1. Manually run the SSH wrapper command until it works without prompts.
2. Confirm that host keys are trusted and key-based auth is already working.
3. Only then consider enabling `BatchMode yes` in `~/.ssh/config`.

Example SSH config shape:

```sshconfig
Host your-frp-host
    HostName <host-or-ip>
    User <user>
    IdentityFile ~/.ssh/id_ed25519
    # Add BatchMode yes only after manual SSH testing succeeds
    # BatchMode yes
```

## Test fixtures

Repository fixtures now live under `tests/fixtures/instances/`. They exist for tests and development reference only.
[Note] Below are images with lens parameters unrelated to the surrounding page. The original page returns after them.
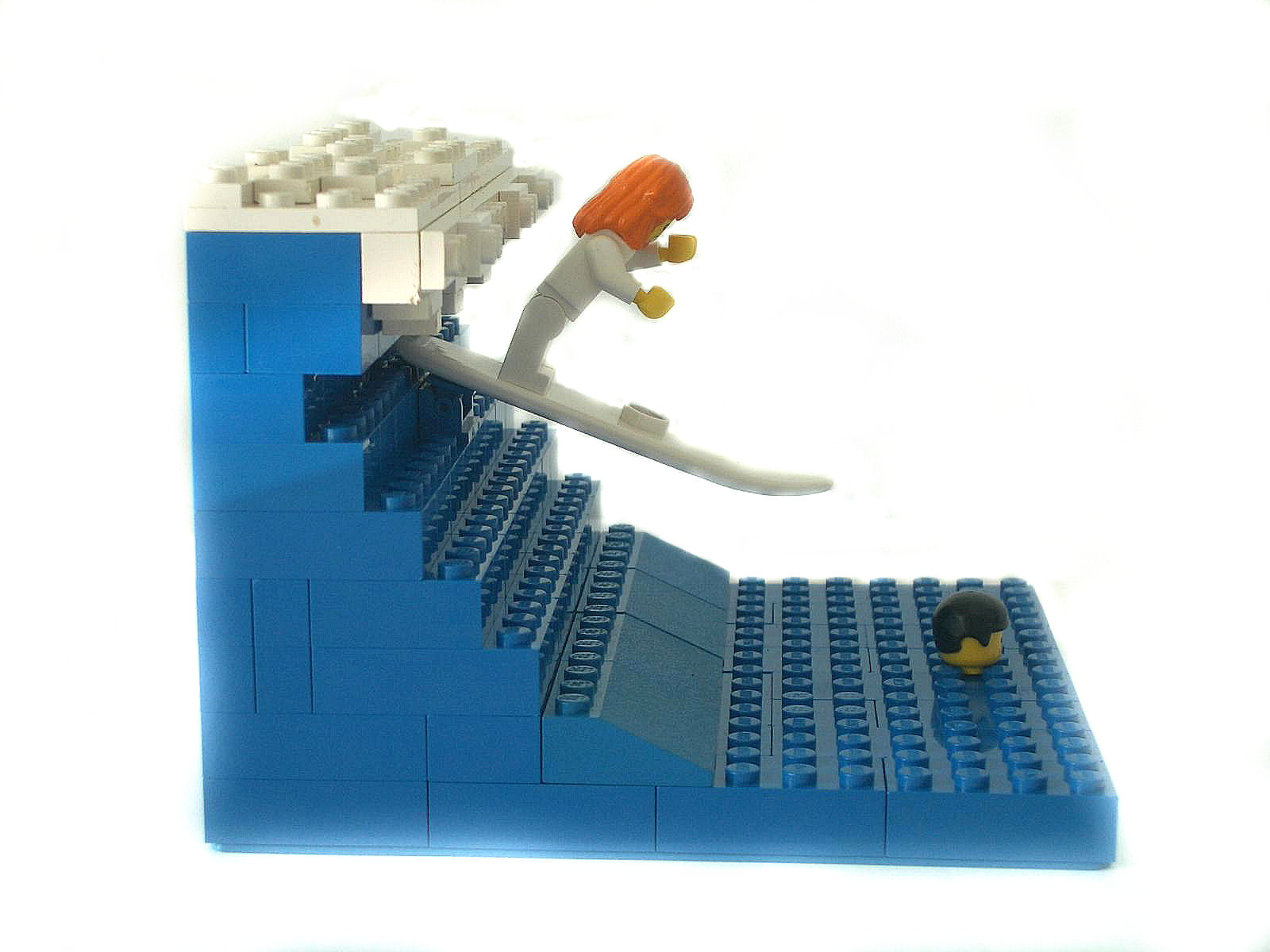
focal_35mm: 74
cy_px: 476
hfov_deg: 26.3
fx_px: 2715
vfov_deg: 19.9
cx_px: 635
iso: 50
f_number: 3.9
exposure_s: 1/80
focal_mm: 12.2
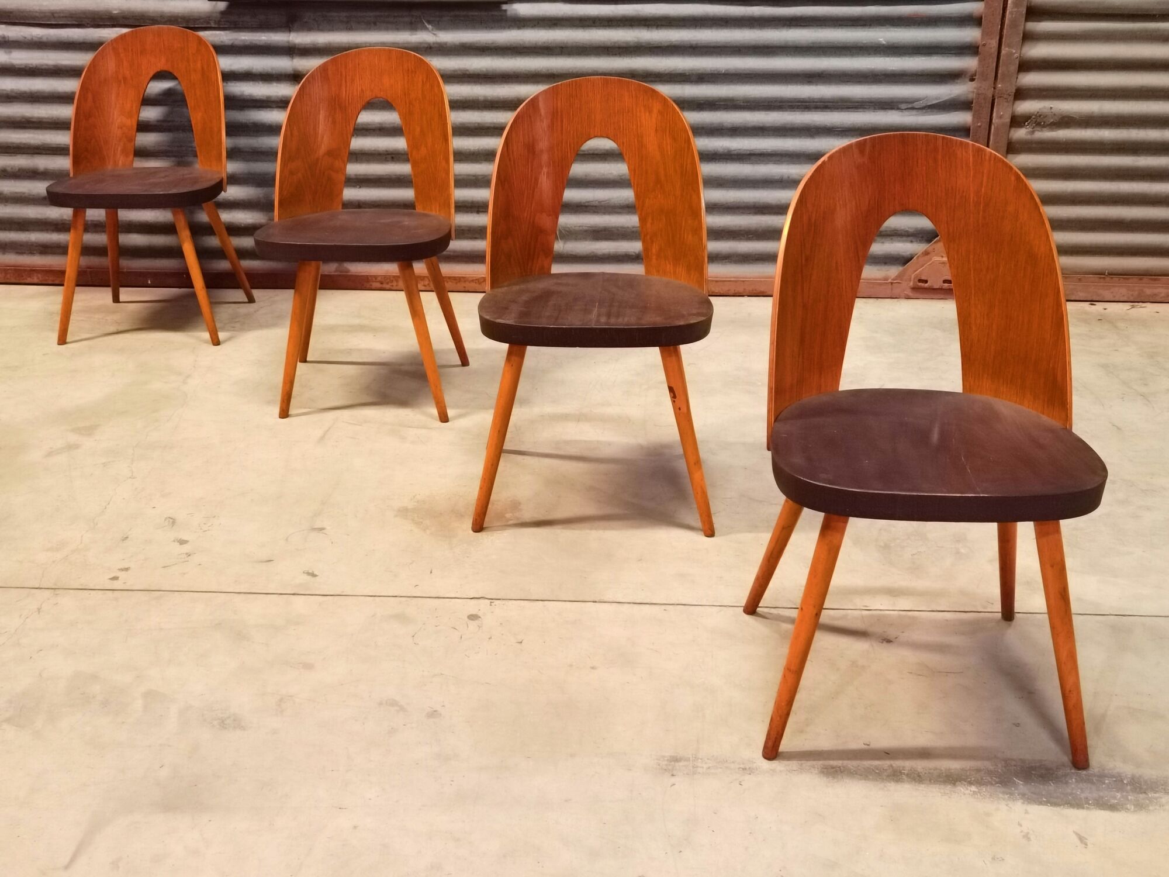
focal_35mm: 38
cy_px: 438
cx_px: 584
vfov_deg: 37.7
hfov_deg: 49.0
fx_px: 1283
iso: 800
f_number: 1.9
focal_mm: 6.71
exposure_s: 1/20
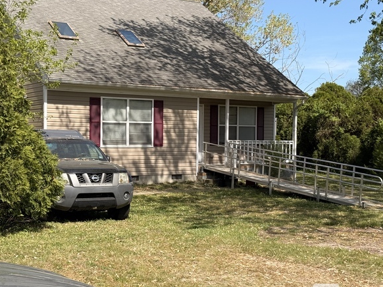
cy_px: 145
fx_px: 608
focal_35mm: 55
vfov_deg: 26.5
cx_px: 200
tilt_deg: +0.3
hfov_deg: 34.9
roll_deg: -0.2
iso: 100
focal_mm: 6.76
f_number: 1.78
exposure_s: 1/4587
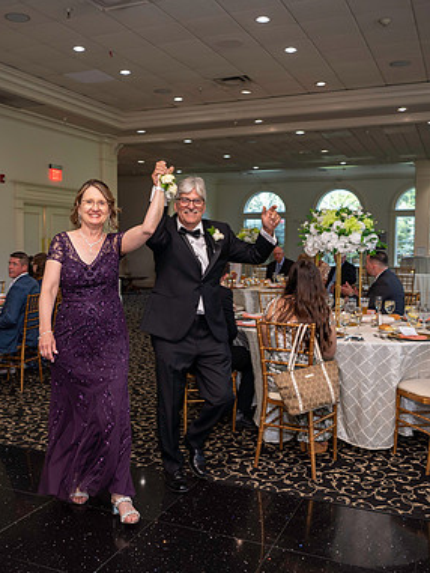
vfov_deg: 49.0
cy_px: 289
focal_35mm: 38
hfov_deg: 37.6
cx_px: 168
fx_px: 629
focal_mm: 26
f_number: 3.5
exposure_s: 1/100
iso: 800
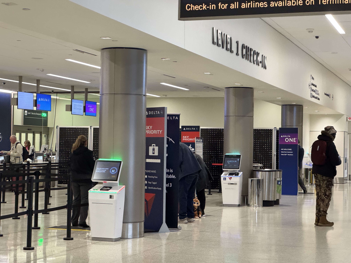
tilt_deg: +1.4
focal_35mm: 77
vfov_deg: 19.1
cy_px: 132
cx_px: 176
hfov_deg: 25.3
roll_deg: -1.5
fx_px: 781
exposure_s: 1/60
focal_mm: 9
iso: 320
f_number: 2.8
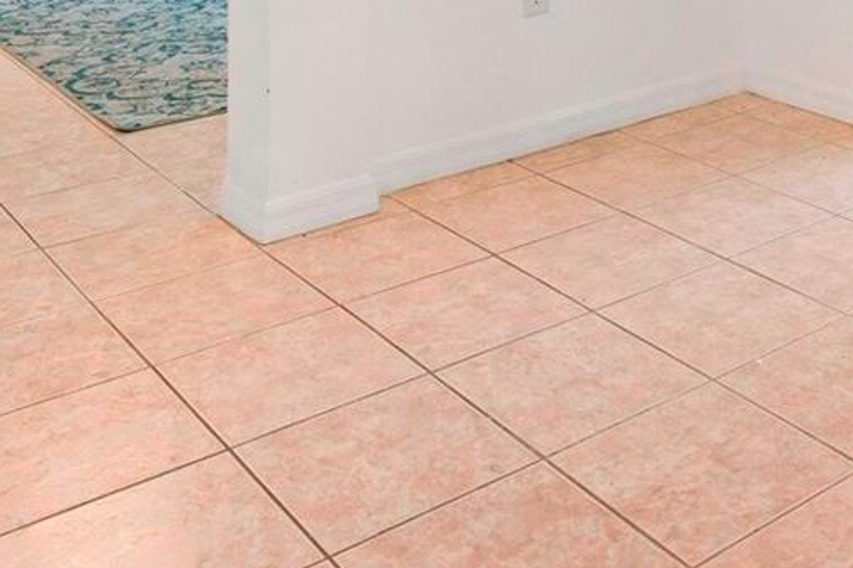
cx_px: 760
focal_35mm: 51
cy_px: -243
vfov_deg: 22.5
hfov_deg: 36.6
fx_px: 1208
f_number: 11
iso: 400
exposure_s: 1/15
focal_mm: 16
Daily usage should start from `frpdeck init ...`, not by editing fixture directories directly.

## Notes on paths

- Relative paths in YAML are resolved against the instance directory, not the shell working directory.
- Rendered systemd units always use absolute runtime paths.
- By default, runtime files are installed under `runtime/` inside the instance directory, while the systemd unit is written to `/etc/systemd/system`.
- FRP's own logs are controlled by `client.log` or `server.log` and are written into generated frpc/frps config.
- `frpdeck`'s own logs are configured by top-level `frpdeck_logging` inside `node.yaml`.
- Source configuration remains YAML. `node.yaml` is always present, while `proxies.yaml` is used for client proxy definitions and may be absent on server instances. There is no separate runtime config file for frpdeck in the current design.